* [Problem to solve]:
Make an exact copy of the records, and keep the pictures out of it.

* [Saved entries]:
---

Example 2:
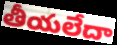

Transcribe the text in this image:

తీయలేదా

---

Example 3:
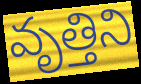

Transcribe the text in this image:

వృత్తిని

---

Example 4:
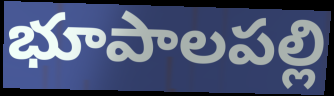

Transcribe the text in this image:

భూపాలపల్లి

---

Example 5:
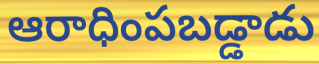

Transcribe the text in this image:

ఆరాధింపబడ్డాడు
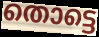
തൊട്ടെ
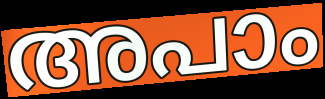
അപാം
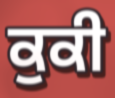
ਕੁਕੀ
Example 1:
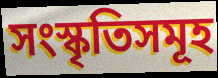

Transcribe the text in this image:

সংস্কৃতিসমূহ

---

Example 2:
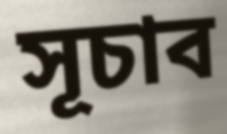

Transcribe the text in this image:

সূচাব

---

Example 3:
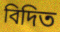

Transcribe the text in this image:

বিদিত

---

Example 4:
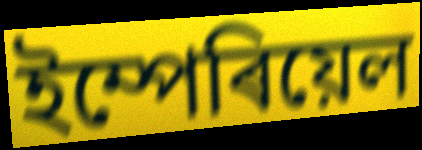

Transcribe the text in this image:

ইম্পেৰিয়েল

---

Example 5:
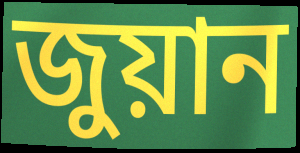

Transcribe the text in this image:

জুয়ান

* [Task output]:
---

Example 2:

Transcribe the text in this image:

తీయలేదా

---

Example 3:

Transcribe the text in this image:

వృత్తిని

---

Example 4:

Transcribe the text in this image:

భూపాలపల్లి

---

Example 5:

Transcribe the text in this image:

ఆరాధింపబడ్డాడు
തൊട്ടെ
അപാം
ਕੁਕੀ
Example 1:

Transcribe the text in this image:

সংস্কৃতিসমূহ

---

Example 2:

Transcribe the text in this image:

সূচাব

---

Example 3:

Transcribe the text in this image:

বিদিত

---

Example 4:

Transcribe the text in this image:

ইম্পেৰিয়েল

---

Example 5:

Transcribe the text in this image:

জুয়ান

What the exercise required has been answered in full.